→ Exercise text:
==================================================

Different aging behavior between mean phase and MP-LPV may have important implications for conducting longitudinal clinical trials in which measurement of iron content is one of the primary outcomes of the study. Linear increase of the MP-LPV with aging, as evidenced in the present study, may make this measure more suitable for use in longitudinal trials of patients affected by neurodegenerative disorders than mean phase, which showed quadratic behavior.

Phase and Atrophy

Modest to strong relationships were found between SDGM mean phase and MP-LPV measurements and reductions of the global brain volumes, such as reductions in the volume of the GM and NC, or increases in ventricular size. The SDGM structure showing the most prominent association with GM loss was the thalamus. The strong correlation of the thalamic MP-LPV with GM volume loss is an intriguing finding, suggesting that these 2 separate observations may be intricately related. The thalamus has a plethora of cortical and subcortical connections throughout the brain,^42,43 and it is therefore reasonable that local pathology has widespread consequences. However, whether increased iron content is causally related to such volume loss, an effect of it, or both remains to be determined.

Even though mean phase values increased in the globus pallidus, MP-LPV values decreased, the normalized volume remained constant over time, and there was a reduction in the relative amount of low-phase voxels. This suggests that unlike other brain structures in which MP-LPV and volume loss were strongly related, in this particular structure, focal phase shifts were not associated with an increased loss of corresponding tissue. Also, in the pulvinar nucleus and substantia nigra, decreases in MP-LPV values were observed without corresponding structural atrophy. This indicates that these particular phase effects are likely to be caused exclusively by increased iron content, because atrophy effects could not have strongly influenced the phase measurements. Perhaps even more interesting, there were strong correlations of several brain structure mean phase (hippocampus and pulvinar) and MP-LPV (globus pallidus) findings with lateral ventricles, GM, and NC atrophy, even though there was no structural volume loss in the corresponding SDGM structures as determined by regression analyses. This, together with the strong findings in the thalamus, may suggest that independent of any age effects, pathology observed in SWI-filtered phase is related to widespread damage even in the absence of structure-specific damage.

==================================================

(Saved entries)
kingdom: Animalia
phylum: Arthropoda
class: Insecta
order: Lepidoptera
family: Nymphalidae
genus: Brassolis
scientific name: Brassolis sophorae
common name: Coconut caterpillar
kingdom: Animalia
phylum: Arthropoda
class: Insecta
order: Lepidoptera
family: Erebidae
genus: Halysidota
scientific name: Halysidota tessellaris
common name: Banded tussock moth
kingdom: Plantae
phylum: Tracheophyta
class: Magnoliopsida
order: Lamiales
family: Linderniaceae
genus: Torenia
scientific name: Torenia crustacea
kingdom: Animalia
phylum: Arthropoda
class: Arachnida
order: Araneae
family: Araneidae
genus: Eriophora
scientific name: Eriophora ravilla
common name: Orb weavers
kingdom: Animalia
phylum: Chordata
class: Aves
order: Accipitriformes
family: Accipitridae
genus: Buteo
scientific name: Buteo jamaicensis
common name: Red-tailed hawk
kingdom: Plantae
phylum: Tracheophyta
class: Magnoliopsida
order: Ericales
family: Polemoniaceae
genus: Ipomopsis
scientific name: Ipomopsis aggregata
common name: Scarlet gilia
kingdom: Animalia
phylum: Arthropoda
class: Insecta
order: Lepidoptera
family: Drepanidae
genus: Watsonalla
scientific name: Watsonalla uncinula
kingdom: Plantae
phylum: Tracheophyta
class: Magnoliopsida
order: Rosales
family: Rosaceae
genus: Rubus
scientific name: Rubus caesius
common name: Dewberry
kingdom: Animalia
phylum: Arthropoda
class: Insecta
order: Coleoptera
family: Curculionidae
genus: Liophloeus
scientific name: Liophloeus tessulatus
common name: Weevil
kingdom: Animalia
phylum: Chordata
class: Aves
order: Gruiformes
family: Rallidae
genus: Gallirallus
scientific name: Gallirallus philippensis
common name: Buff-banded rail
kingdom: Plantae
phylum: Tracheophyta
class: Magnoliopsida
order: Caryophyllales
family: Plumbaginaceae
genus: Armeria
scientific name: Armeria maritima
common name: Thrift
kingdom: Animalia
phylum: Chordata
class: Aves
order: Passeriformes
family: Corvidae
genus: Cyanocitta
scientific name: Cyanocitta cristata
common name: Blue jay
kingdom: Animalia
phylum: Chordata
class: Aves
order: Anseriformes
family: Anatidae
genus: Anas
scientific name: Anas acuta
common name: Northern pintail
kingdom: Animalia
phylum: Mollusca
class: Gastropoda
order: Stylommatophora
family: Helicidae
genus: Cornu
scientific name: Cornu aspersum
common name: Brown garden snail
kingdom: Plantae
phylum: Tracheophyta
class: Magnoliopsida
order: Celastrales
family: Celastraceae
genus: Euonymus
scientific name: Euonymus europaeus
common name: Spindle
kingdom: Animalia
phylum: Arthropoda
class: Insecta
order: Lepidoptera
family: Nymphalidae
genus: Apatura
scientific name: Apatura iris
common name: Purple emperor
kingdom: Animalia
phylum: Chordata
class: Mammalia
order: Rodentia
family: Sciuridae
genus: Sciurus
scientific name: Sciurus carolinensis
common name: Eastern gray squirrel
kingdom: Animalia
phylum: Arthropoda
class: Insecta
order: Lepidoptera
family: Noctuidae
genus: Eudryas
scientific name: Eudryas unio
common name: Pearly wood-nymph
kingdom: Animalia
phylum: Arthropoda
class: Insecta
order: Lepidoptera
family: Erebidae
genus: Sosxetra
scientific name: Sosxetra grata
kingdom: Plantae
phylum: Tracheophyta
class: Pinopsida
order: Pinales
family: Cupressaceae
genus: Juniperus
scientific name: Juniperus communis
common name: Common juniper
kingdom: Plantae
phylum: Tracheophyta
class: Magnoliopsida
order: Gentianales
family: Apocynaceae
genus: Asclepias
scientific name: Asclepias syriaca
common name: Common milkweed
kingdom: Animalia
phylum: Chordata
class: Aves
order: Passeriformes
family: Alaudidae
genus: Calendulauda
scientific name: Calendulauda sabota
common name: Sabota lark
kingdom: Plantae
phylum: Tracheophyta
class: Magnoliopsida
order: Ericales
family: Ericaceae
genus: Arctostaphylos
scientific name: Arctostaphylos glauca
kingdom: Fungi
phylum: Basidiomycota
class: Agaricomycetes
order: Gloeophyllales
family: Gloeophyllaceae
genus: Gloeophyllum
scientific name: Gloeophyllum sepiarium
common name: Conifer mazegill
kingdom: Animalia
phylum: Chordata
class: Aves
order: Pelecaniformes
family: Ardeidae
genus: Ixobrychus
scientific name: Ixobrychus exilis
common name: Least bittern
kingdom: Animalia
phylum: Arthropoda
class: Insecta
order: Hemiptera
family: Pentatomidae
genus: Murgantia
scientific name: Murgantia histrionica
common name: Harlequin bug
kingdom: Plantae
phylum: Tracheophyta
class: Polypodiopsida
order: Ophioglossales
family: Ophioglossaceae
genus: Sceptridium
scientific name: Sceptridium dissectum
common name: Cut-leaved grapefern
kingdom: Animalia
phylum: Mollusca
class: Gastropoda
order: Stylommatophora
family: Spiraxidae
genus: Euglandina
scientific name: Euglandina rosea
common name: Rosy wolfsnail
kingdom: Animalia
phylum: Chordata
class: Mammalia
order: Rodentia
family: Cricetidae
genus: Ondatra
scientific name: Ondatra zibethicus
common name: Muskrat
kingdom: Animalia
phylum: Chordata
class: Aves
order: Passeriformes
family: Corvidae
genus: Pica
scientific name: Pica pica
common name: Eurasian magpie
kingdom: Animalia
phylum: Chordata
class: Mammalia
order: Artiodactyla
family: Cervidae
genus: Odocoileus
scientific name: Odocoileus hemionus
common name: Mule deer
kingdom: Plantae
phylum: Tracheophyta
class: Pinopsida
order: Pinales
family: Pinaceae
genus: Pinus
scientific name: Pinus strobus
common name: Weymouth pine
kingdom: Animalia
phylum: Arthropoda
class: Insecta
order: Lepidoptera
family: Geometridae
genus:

==================================================

→ Problem: Reproduce the full text on brain phase and atrophy, word for word.

→ Problem solution:
Different aging behavior between mean phase and MP-LPV may have important implications for conducting longitudinal clinical trials in which measurement of iron content is one of the primary outcomes of the study. Linear increase of the MP-LPV with aging, as evidenced in the present study, may make this measure more suitable for use in longitudinal trials of patients affected by neurodegenerative disorders than mean phase, which showed quadratic behavior.

Phase and Atrophy

Modest to strong relationships were found between SDGM mean phase and MP-LPV measurements and reductions of the global brain volumes, such as reductions in the volume of the GM and NC, or increases in ventricular size. The SDGM structure showing the most prominent association with GM loss was the thalamus. The strong correlation of the thalamic MP-LPV with GM volume loss is an intriguing finding, suggesting that these 2 separate observations may be intricately related. The thalamus has a plethora of cortical and subcortical connections throughout the brain,^42,43 and it is therefore reasonable that local pathology has widespread consequences. However, whether increased iron content is causally related to such volume loss, an effect of it, or both remains to be determined.

Even though mean phase values increased in the globus pallidus, MP-LPV values decreased, the normalized volume remained constant over time, and there was a reduction in the relative amount of low-phase voxels. This suggests that unlike other brain structures in which MP-LPV and volume loss were strongly related, in this particular structure, focal phase shifts were not associated with an increased loss of corresponding tissue. Also, in the pulvinar nucleus and substantia nigra, decreases in MP-LPV values were observed without corresponding structural atrophy. This indicates that these particular phase effects are likely to be caused exclusively by increased iron content, because atrophy effects could not have strongly influenced the phase measurements. Perhaps even more interesting, there were strong correlations of several brain structure mean phase (hippocampus and pulvinar) and MP-LPV (globus pallidus) findings with lateral ventricles, GM, and NC atrophy, even though there was no structural volume loss in the corresponding SDGM structures as determined by regression analyses. This, together with the strong findings in the thalamus, may suggest that independent of any age effects, pathology observed in SWI-filtered phase is related to widespread damage even in the absence of structure-specific damage.